Dataset content Block Start

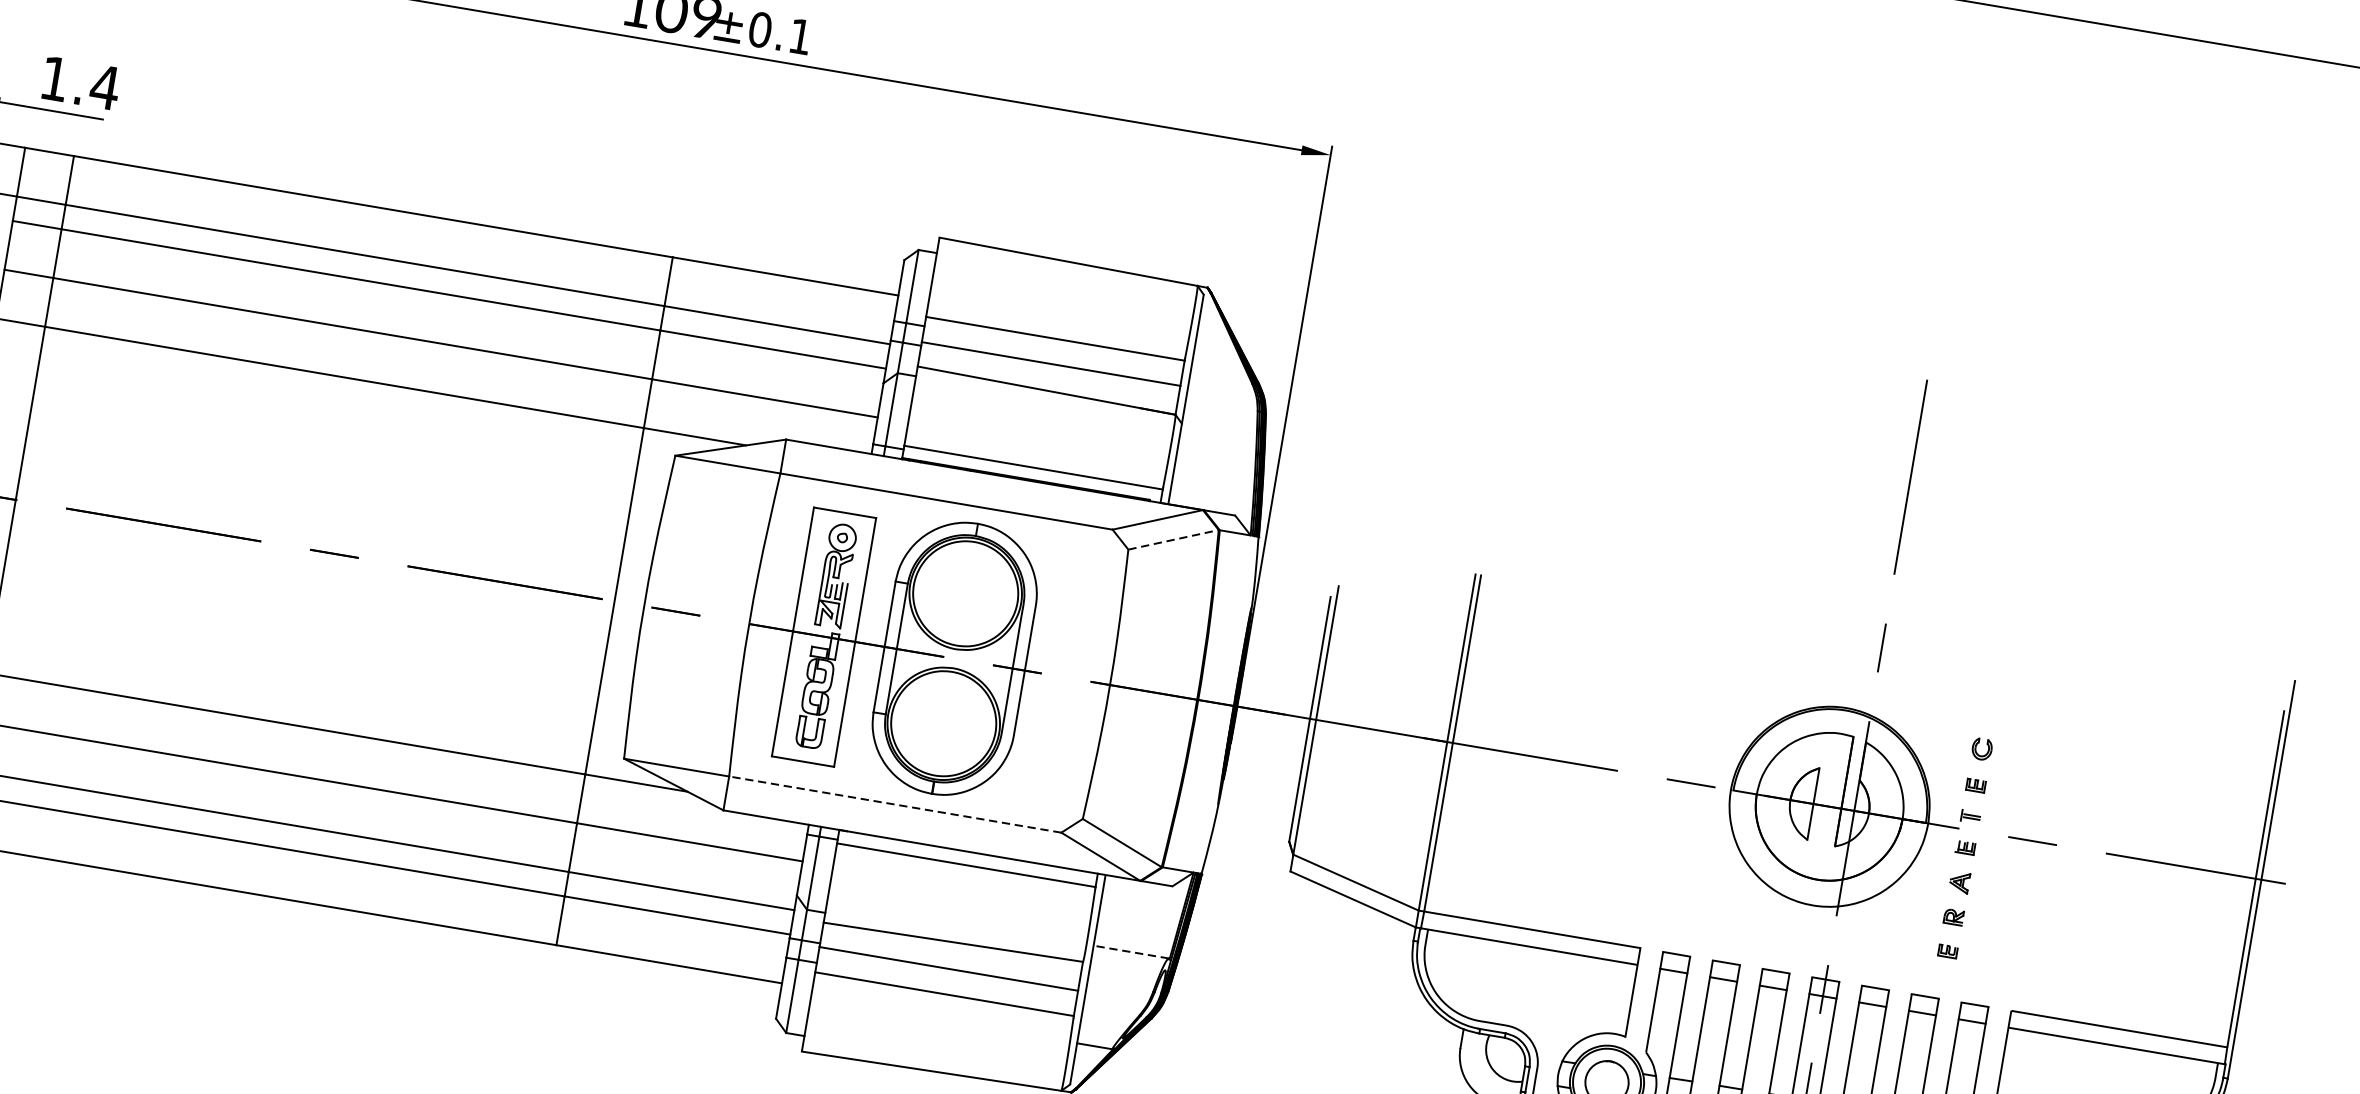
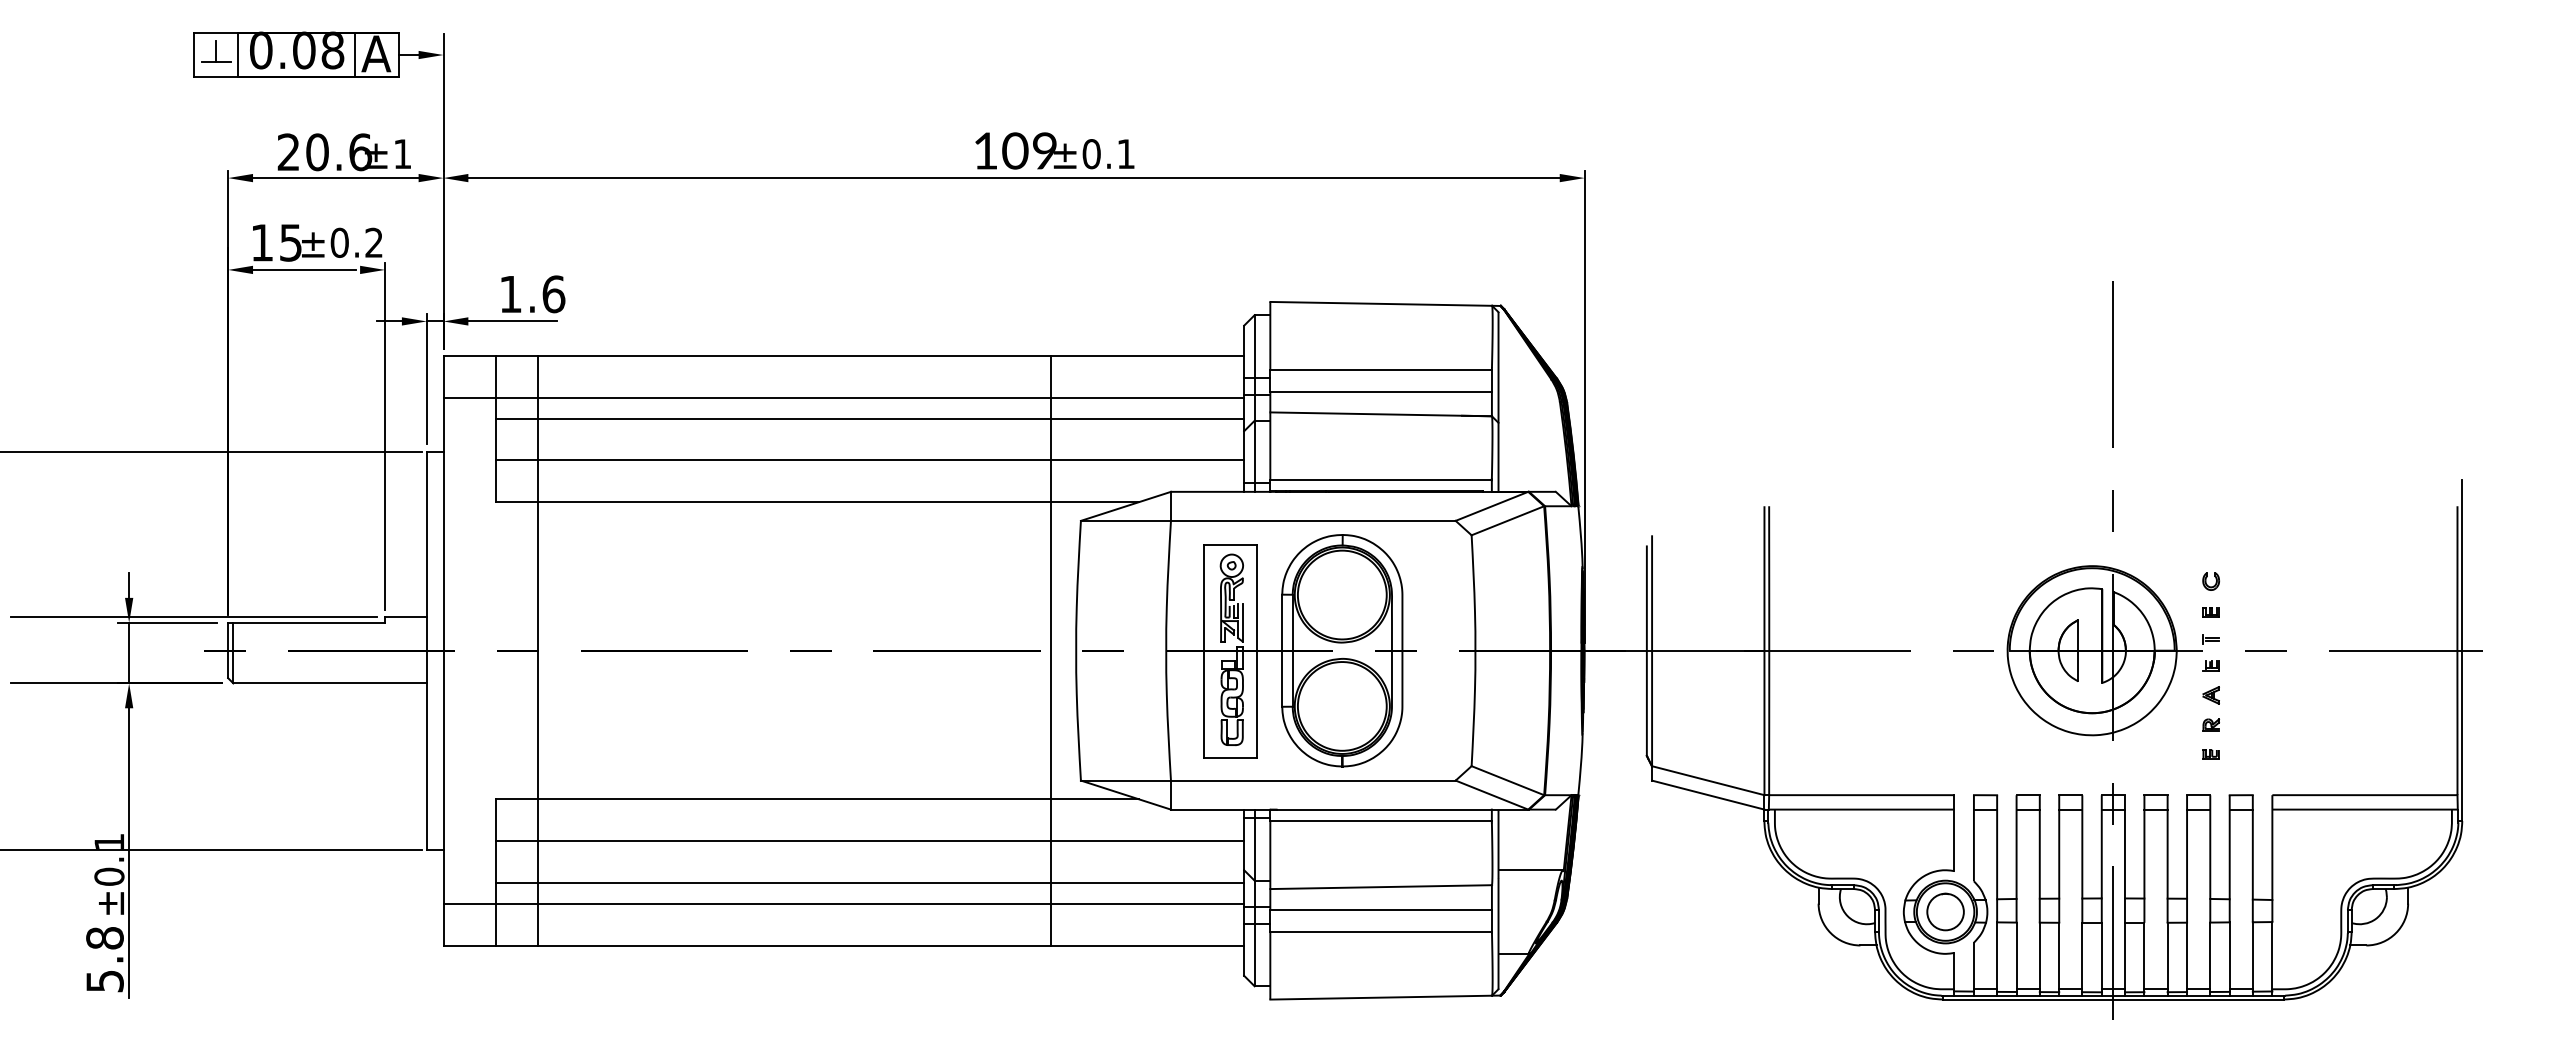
text: (104, 87) -> (553, 294), 1.4 -> 1.6
line: (1174, 539) -> (1508, 520), dashed -> solid
line: (894, 804) -> (1312, 780), dashed -> solid
line: (1130, 952) -> (1530, 870), dashed -> solid

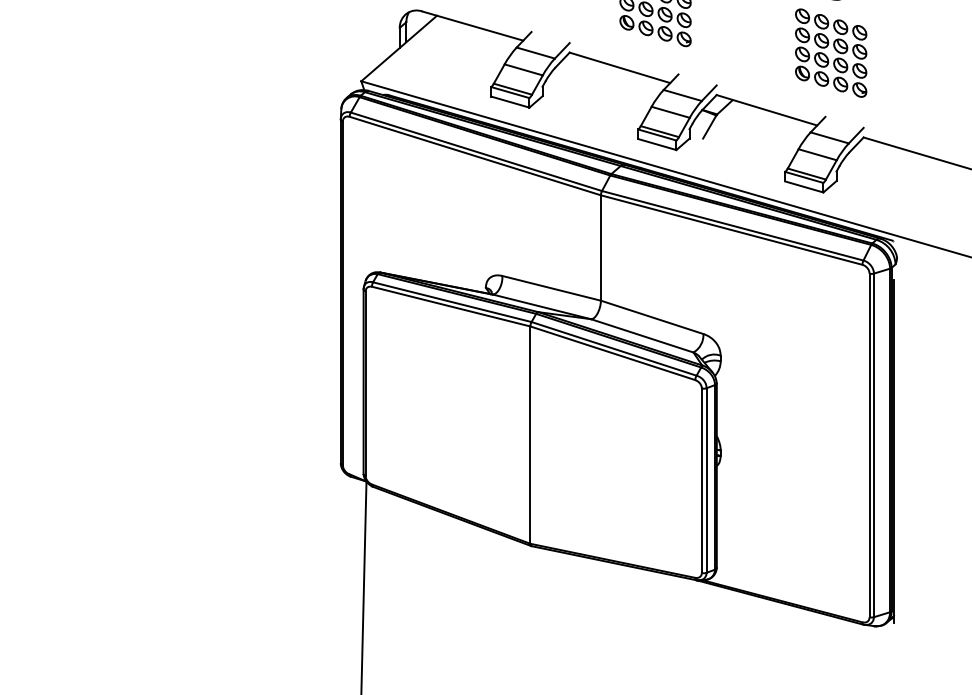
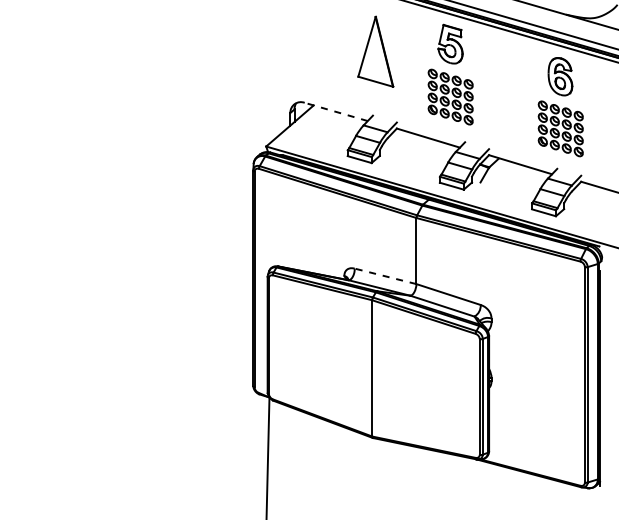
line: (473, 25) -> (336, 111), solid -> dashed
line: (551, 288) -> (385, 276), solid -> dashed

Dataset content Block End

**Job**
Each line above that contains the word "dashed" should be returned.

**Answer box**
line: (1174, 539) -> (1508, 520), dashed -> solid
line: (894, 804) -> (1312, 780), dashed -> solid
line: (1130, 952) -> (1530, 870), dashed -> solid
line: (473, 25) -> (336, 111), solid -> dashed
line: (551, 288) -> (385, 276), solid -> dashed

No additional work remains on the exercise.